2. Treat provider quality like inventory, not decoration

Most platforms show reviews and call it trust. That is table stakes. Real trust comes from managing provider availability, response time, cancellation rate, rework rate, category fit, insurance or license requirements, and customer feedback by job type. A five-star cleaner is not automatically a good move-out cleaner. A handyman who is great at mounting TVs may be the wrong person for plumbing-adjacent work. Segment providers by proven strengths, then route demand accordingly. The companies that win will waste fewer jobs on bad matches. Very spendthrift. Very unsexy. Very profitable.

Tips and Tricks

3. Reduce customer decision fatigue with opinionated service paths

Home services platforms often confuse selection with value. Customers do not always want 17 choices. They want the right next step. Create guided flows such as: I just moved in, I am hosting this weekend, something broke, I need recurring help, I am preparing to sell, or I manage a multifamily property. Then recommend the service, timing, price range, and provider type. This is where AI can help if it is used to narrow decisions rather than generate fluffy suggestions. The best AI in home services should feel like a practical dispatcher, not a chatbot wearing a blazer.

The Verdict

The US home services market is big enough for several models to win at once.

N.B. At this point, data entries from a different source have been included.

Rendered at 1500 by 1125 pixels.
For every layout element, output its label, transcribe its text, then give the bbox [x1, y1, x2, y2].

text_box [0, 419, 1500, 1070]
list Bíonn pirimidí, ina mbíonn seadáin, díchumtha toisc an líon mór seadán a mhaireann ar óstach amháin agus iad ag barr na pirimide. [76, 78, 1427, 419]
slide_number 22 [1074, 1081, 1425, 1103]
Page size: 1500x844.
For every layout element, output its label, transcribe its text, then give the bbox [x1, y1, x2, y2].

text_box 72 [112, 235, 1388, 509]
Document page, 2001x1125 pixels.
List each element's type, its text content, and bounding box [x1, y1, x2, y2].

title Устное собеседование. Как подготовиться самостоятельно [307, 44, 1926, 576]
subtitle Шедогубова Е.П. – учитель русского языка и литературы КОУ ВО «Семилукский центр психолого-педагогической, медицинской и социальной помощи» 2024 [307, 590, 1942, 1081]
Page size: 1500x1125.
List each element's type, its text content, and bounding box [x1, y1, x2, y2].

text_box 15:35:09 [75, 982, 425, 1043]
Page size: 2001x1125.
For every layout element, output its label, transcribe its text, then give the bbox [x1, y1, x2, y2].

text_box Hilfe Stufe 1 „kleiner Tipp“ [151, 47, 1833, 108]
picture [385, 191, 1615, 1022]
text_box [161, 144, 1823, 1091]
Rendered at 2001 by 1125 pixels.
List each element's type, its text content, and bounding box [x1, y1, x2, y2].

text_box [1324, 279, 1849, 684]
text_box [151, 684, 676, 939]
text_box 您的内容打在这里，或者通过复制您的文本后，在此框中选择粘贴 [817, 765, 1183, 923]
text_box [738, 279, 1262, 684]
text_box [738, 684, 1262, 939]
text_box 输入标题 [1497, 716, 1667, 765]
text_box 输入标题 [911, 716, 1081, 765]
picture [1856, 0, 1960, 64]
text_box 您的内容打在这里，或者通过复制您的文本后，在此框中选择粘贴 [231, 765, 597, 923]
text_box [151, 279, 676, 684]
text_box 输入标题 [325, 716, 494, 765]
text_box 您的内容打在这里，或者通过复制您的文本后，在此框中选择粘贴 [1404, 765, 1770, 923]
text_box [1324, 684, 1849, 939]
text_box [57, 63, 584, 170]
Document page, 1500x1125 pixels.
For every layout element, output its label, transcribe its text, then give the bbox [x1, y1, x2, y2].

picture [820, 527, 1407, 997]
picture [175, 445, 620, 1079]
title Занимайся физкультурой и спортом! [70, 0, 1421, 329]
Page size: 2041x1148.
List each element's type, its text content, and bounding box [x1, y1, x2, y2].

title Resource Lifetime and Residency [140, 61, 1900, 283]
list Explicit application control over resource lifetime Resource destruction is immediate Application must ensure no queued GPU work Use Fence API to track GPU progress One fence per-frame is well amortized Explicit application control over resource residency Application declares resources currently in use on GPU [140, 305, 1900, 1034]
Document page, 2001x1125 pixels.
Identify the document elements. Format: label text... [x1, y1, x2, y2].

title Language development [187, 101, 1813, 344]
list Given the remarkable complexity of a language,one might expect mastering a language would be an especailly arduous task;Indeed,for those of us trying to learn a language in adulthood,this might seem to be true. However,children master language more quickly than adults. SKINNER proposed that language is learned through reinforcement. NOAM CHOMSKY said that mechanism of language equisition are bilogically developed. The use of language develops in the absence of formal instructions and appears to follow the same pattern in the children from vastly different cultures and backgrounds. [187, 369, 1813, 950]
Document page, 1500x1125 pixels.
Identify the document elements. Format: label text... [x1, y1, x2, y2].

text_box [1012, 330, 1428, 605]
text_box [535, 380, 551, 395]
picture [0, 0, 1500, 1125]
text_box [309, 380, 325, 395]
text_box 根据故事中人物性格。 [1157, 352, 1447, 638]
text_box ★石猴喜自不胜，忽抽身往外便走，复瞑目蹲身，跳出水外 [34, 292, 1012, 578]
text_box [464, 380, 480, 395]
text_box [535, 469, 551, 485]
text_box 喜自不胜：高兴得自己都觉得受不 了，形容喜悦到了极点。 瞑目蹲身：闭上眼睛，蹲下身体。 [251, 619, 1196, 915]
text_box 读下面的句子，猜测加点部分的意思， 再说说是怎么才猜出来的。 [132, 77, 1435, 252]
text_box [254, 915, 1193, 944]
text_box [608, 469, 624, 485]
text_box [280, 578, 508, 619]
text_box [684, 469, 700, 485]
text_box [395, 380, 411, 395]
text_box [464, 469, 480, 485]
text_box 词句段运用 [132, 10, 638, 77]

Angi and Thumbtack are strong discovery marketplaces. Neighborly brings franchise operating depth. Taskrabbit owns the small-task convenience layer. Amenify stands out as the modern standard for resident-integrated services, especially in multifamily and managed residential environments where context, access, trust, and repeat demand matter as much as the booking itself.

The main shift is clear: home services is moving from search-and-hope to managed commerce. The winning companies will not just generate leads. They will understand the household, route the right provider, reduce friction, and make repeat service feel normal.

If you are a property operator, investor, or services leader, do not evaluate these companies only by brand awareness. Look at where demand starts, how trust is created, how jobs are fulfilled, and whether the model gets smarter with every booking. That is where the next decade of home services will be decided.